— Activity —
The answer must be an exact printing of every record below, with the pictures omitted.
"""
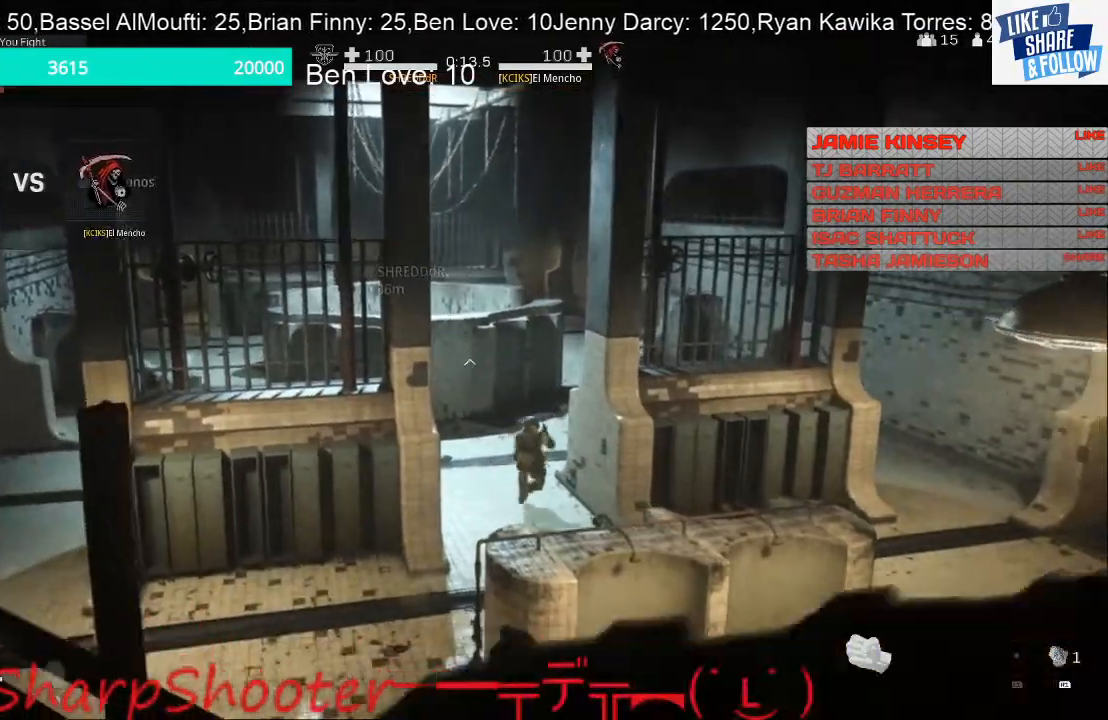
{"buttons": ["R1"], "left_stick": "left", "right_stick": "center", "events": [[33, "left_stick", "center"], [133, "R1", "up"], [167, "right_stick", "center"], [233, "R1", "down"], [267, "left_stick", "right"], [333, "R1", "up"], [400, "left_stick", "center"], [467, "R1", "down"], [467, "left_stick", "left"]]}
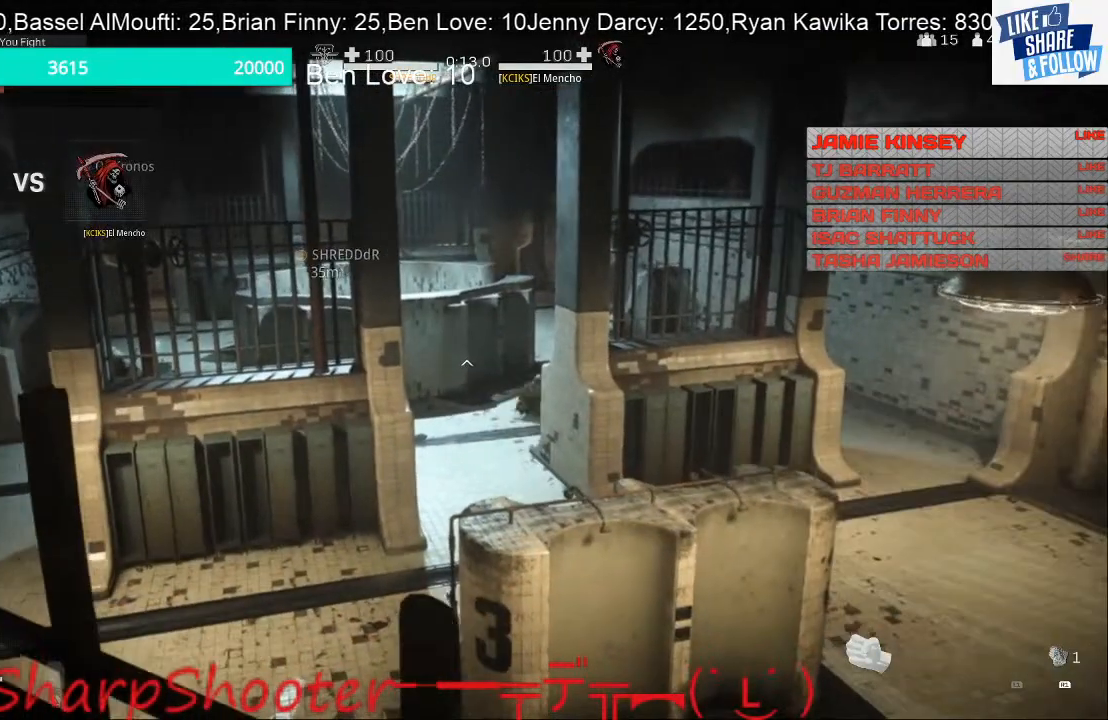
{"buttons": ["R1"], "left_stick": "left", "right_stick": "center", "events": [[33, "R1", "up"], [100, "left_stick", "center"], [167, "left_stick", "right"], [200, "R1", "down"], [300, "R1", "up"], [300, "left_stick", "center"], [367, "left_stick", "left"], [467, "R1", "down"]]}
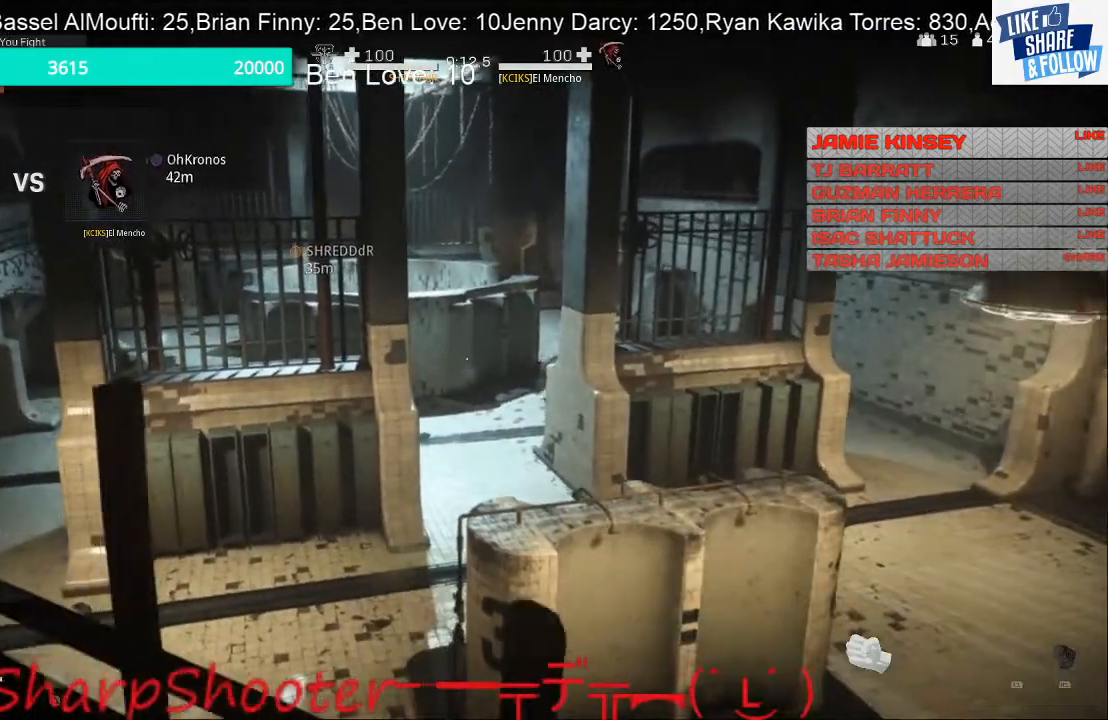
{"buttons": ["R1"], "left_stick": "up-right", "right_stick": "center", "events": [[67, "R1", "up"], [67, "left_stick", "up-right"], [133, "left_stick", "right"], [233, "R1", "down"], [267, "left_stick", "left"], [367, "R1", "up"], [467, "R1", "down"], [500, "left_stick", "up-right"]]}
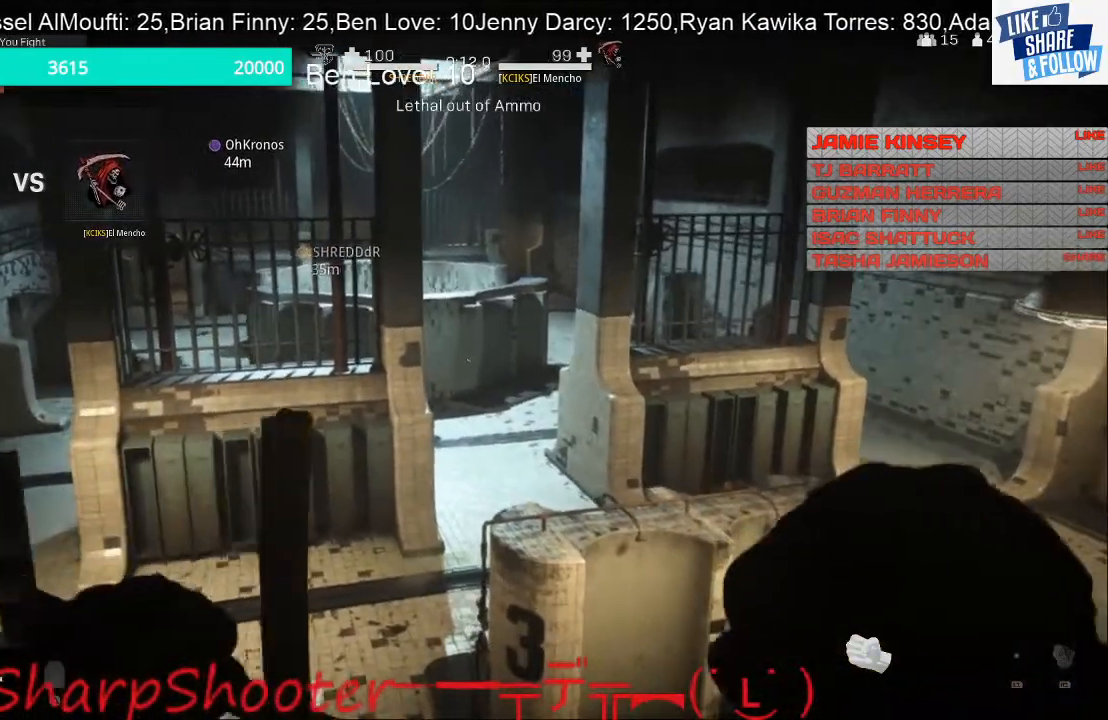
{"buttons": ["R1"], "left_stick": "center", "right_stick": "center", "events": [[67, "left_stick", "right"], [100, "R1", "up"], [233, "R1", "down"], [233, "left_stick", "center"], [300, "left_stick", "left"], [367, "R1", "up"], [467, "R1", "down"], [467, "left_stick", "center"]]}
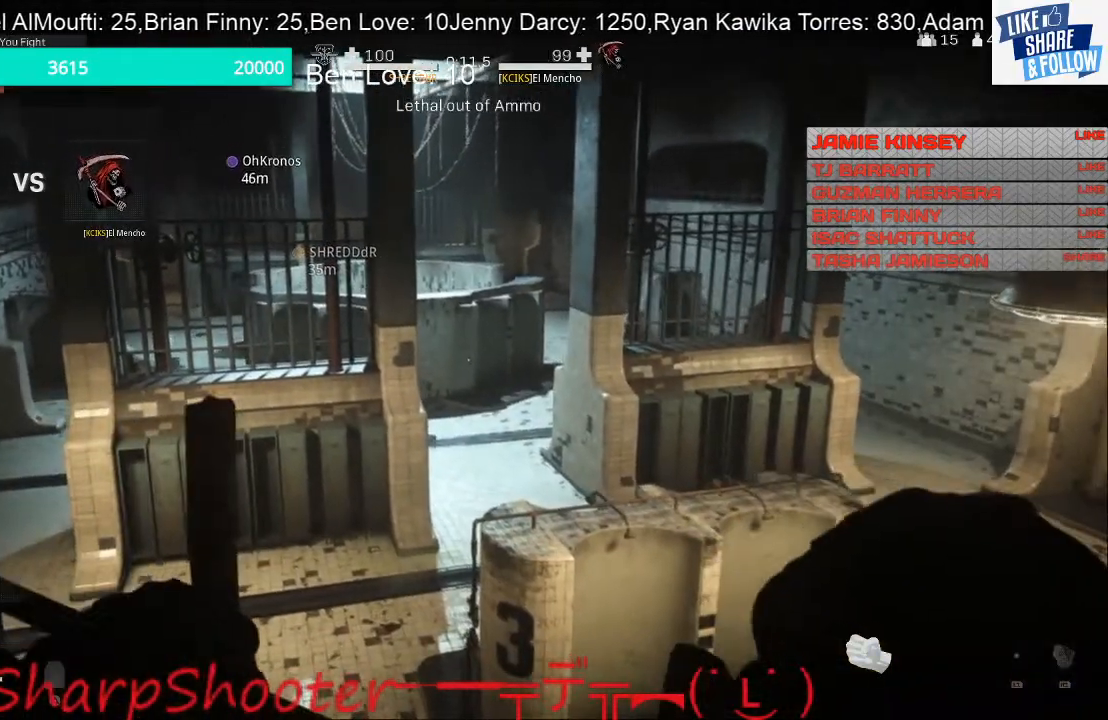
{"buttons": [], "left_stick": "left", "right_stick": "center", "events": [[33, "right_stick", "right"], [67, "R1", "up"], [67, "left_stick", "left"], [267, "right_stick", "center"]]}
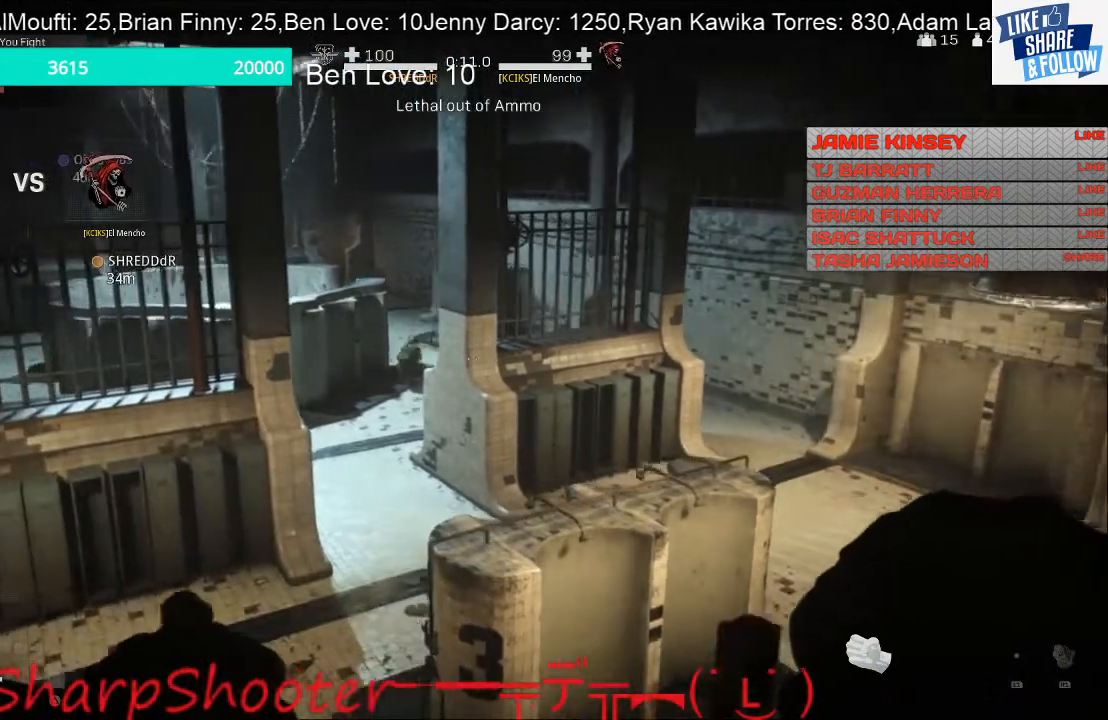
{"buttons": [], "left_stick": "right", "right_stick": "center", "events": [[233, "left_stick", "center"], [333, "left_stick", "right"]]}
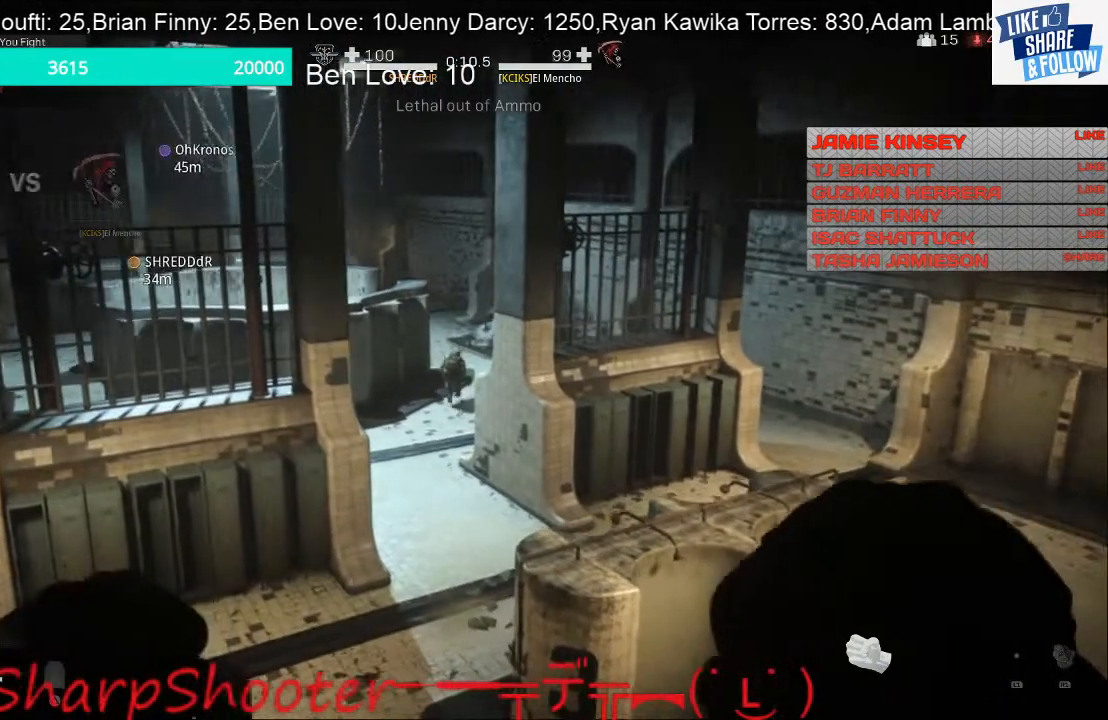
{"buttons": [], "left_stick": "right", "right_stick": "center", "events": []}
"""
— Answer box —
{"buttons": ["R1"], "left_stick": "left", "right_stick": "center", "events": [[33, "left_stick", "center"], [133, "R1", "up"], [167, "right_stick", "center"], [233, "R1", "down"], [267, "left_stick", "right"], [333, "R1", "up"], [400, "left_stick", "center"], [467, "R1", "down"], [467, "left_stick", "left"]]}
{"buttons": ["R1"], "left_stick": "left", "right_stick": "center", "events": [[33, "R1", "up"], [100, "left_stick", "center"], [167, "left_stick", "right"], [200, "R1", "down"], [300, "R1", "up"], [300, "left_stick", "center"], [367, "left_stick", "left"], [467, "R1", "down"]]}
{"buttons": ["R1"], "left_stick": "up-right", "right_stick": "center", "events": [[67, "R1", "up"], [67, "left_stick", "up-right"], [133, "left_stick", "right"], [233, "R1", "down"], [267, "left_stick", "left"], [367, "R1", "up"], [467, "R1", "down"], [500, "left_stick", "up-right"]]}
{"buttons": ["R1"], "left_stick": "center", "right_stick": "center", "events": [[67, "left_stick", "right"], [100, "R1", "up"], [233, "R1", "down"], [233, "left_stick", "center"], [300, "left_stick", "left"], [367, "R1", "up"], [467, "R1", "down"], [467, "left_stick", "center"]]}
{"buttons": [], "left_stick": "left", "right_stick": "center", "events": [[33, "right_stick", "right"], [67, "R1", "up"], [67, "left_stick", "left"], [267, "right_stick", "center"]]}
{"buttons": [], "left_stick": "right", "right_stick": "center", "events": [[233, "left_stick", "center"], [333, "left_stick", "right"]]}
{"buttons": [], "left_stick": "right", "right_stick": "center", "events": []}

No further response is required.